:: CONSEGNA A ::
Riscrivi l'intero elenco sui grafici sostituendo "series" con "dataset" e lasciando invariato tutto il resto. Non riportare le immagini.

──────── ESTRATTO DEL DOCUMENTO ────────

Come potete leggere dal mio profilo sono specializzato in operazioni di ristrutturazioni aziendali e ri-finanziamento delle imprese.

Ho il piacere di pubblicare questo scritto come punto di inizio per condividere e confrontarmi con colleghi e e/o operatori economici  sulla tematica che sta alla base della mia attività, ovvero l’analisi delle leve finanziarie che governano i rapporti di indebitamento tra le aziende e le banche.

In base alla mia esperienza quindicennale in materia, l’elemento base dal quale si innesca il deterioramento dei rapporti banca/impresa è l’incapacità da parte di entrambe di comprendere in maniera prospettica l’andamento delle leve finanziarie.

Tale semplice realtà è causata, secondo il mio modesto parere, oltre ad un peggioramento delle performance aziendali causate da molteplici eventi, principalmente da un “errore” di calcolo del costo del denaro rispetto alla capacità aziendale di remunerarlo.

──────── ELENCO DATI ────────

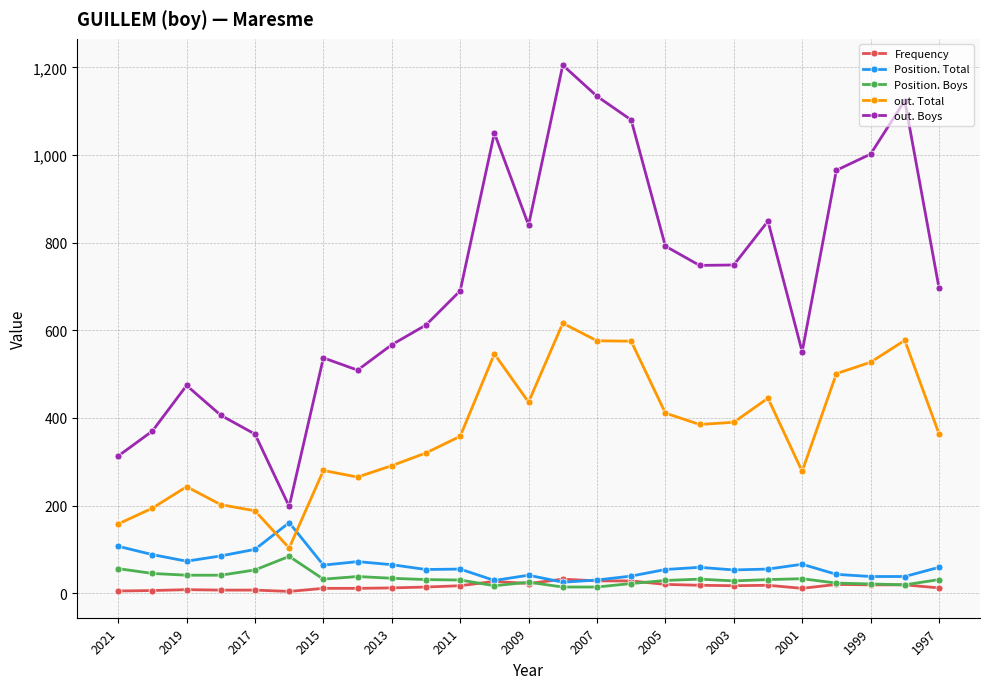

Which series has the widest spread of values?

out. Boys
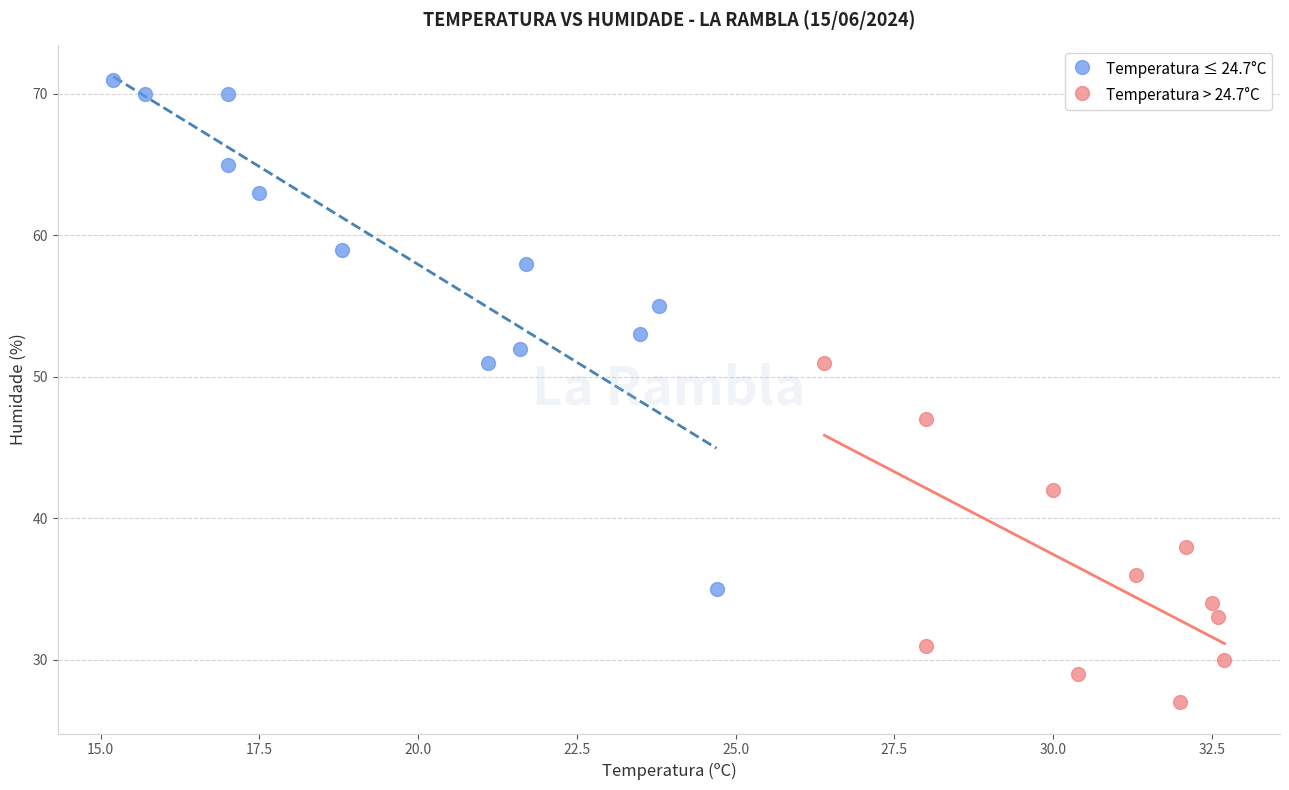

What are all the series names shown in the legend?

Temperatura ≤ 24.7°C, Temperatura > 24.7°C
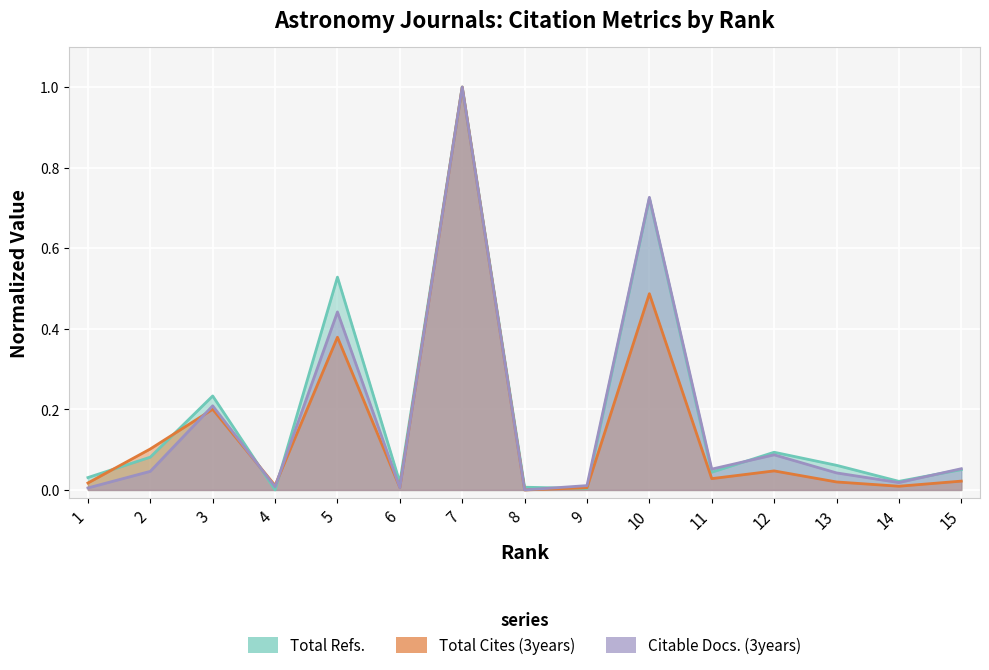

What is the maximum value for Citable Docs. (3years)?

1.0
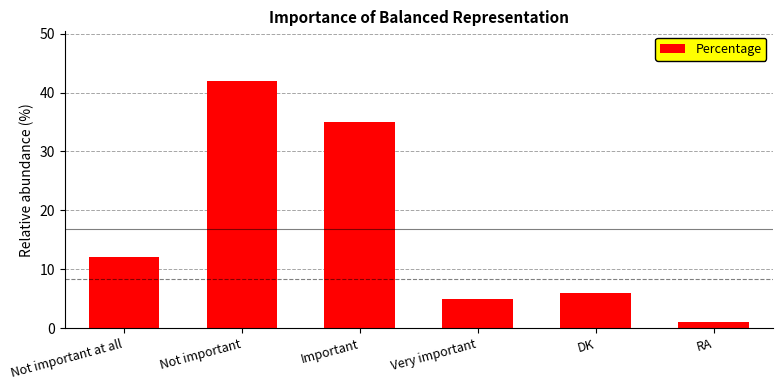

At which category does the chart reach its peak across all series?

Not important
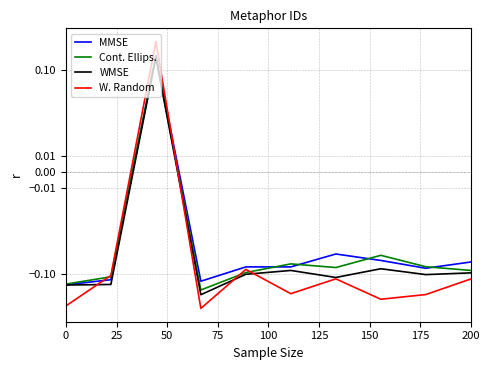

Which series ends up on top after the final intersection of MMSE and W. Random?

MMSE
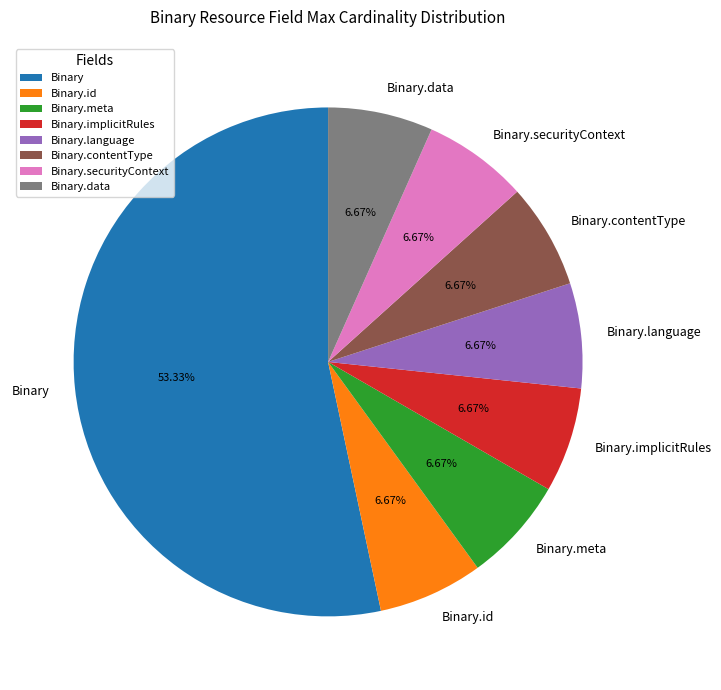

What percentage is NOT represented by Binary.meta?

93.3%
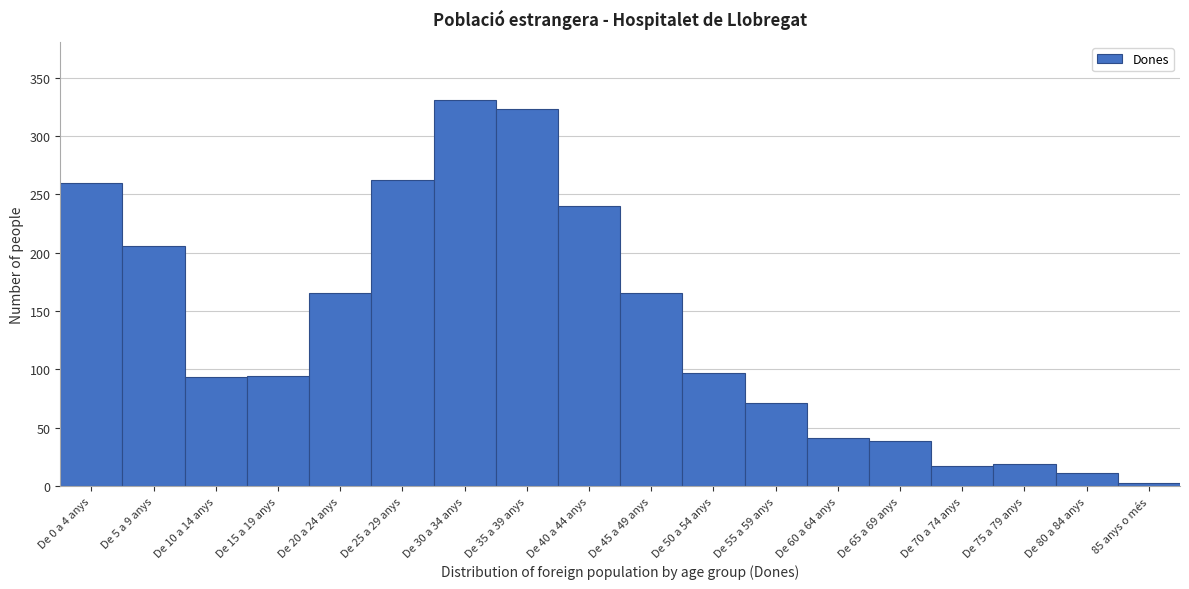

What is the greatest value displayed?

331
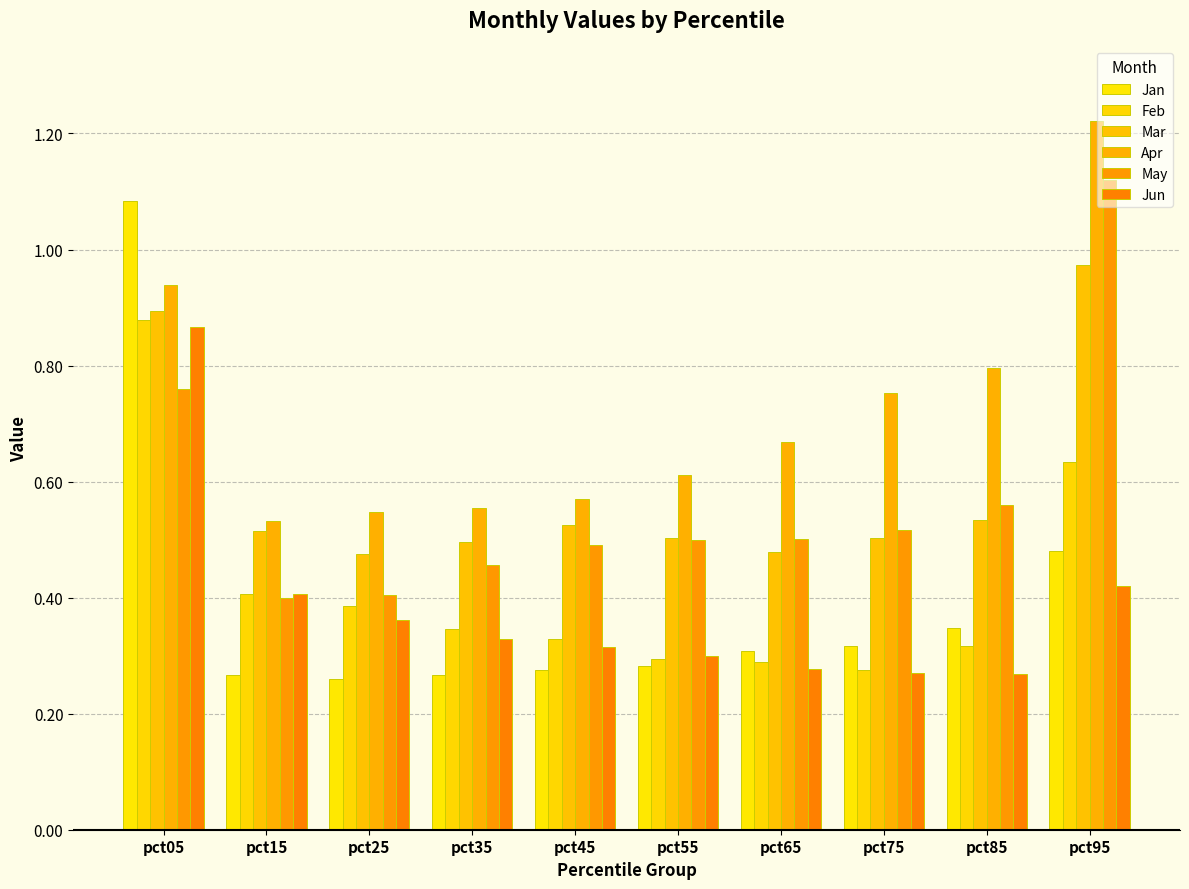

What is the sum of all Jun values?

3.8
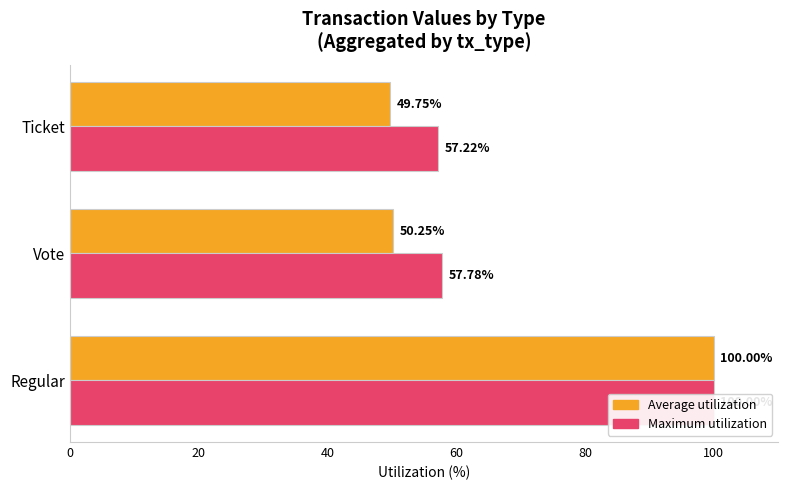

Are the bars horizontal?

Yes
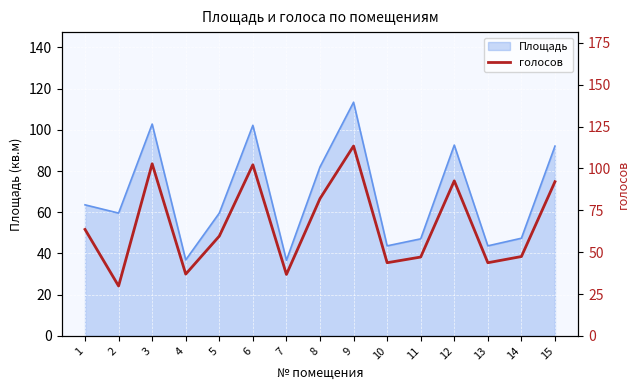

True or false: there are more than 1 points higher than both neighbors.

True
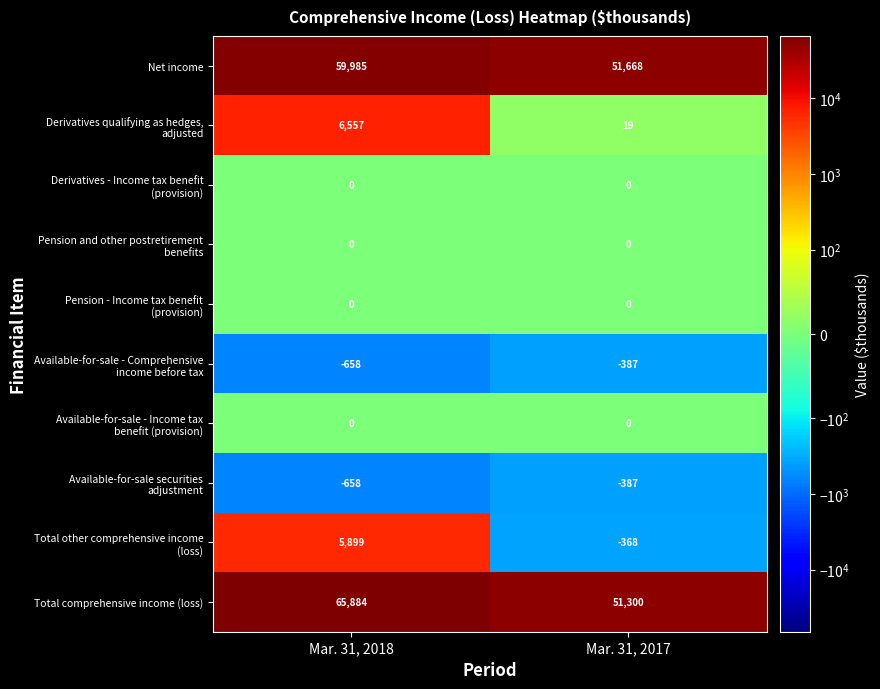

What is the maximum value for Net income?

59985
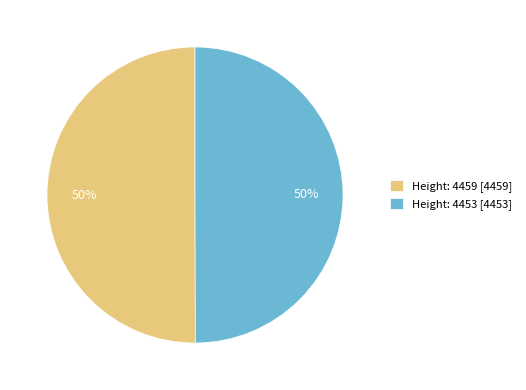

What percentage is the Height: 4453 [4453] slice, to the nearest percent?

50%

────────

:: CONSEGNA B ::
Elenca tutte le parole o espressioni del brano sui rapporti tra banche e imprese che contengono una barra o un trattino.

:: SOLUZIONE A ::
Which dataset has the widest spread of values?

out. Boys

What are all the dataset names shown in the legend?

Temperatura ≤ 24.7°C, Temperatura > 24.7°C

What is the maximum value for Citable Docs. (3years)?

1.0

At which category does the chart reach its peak across all dataset?

Not important

Which dataset ends up on top after the final intersection of MMSE and W. Random?

MMSE

What percentage is NOT represented by Binary.meta?

93.3%

What is the greatest value displayed?

331

What is the sum of all Jun values?

3.8

Are the bars horizontal?

Yes

True or false: there are more than 1 points higher than both neighbors.

True

What is the maximum value for Net income?

59985

What percentage is the Height: 4453 [4453] slice, to the nearest percent?

50%

:: SOLUZIONE B ::
ri-finanziamento, e/o, banca/impresa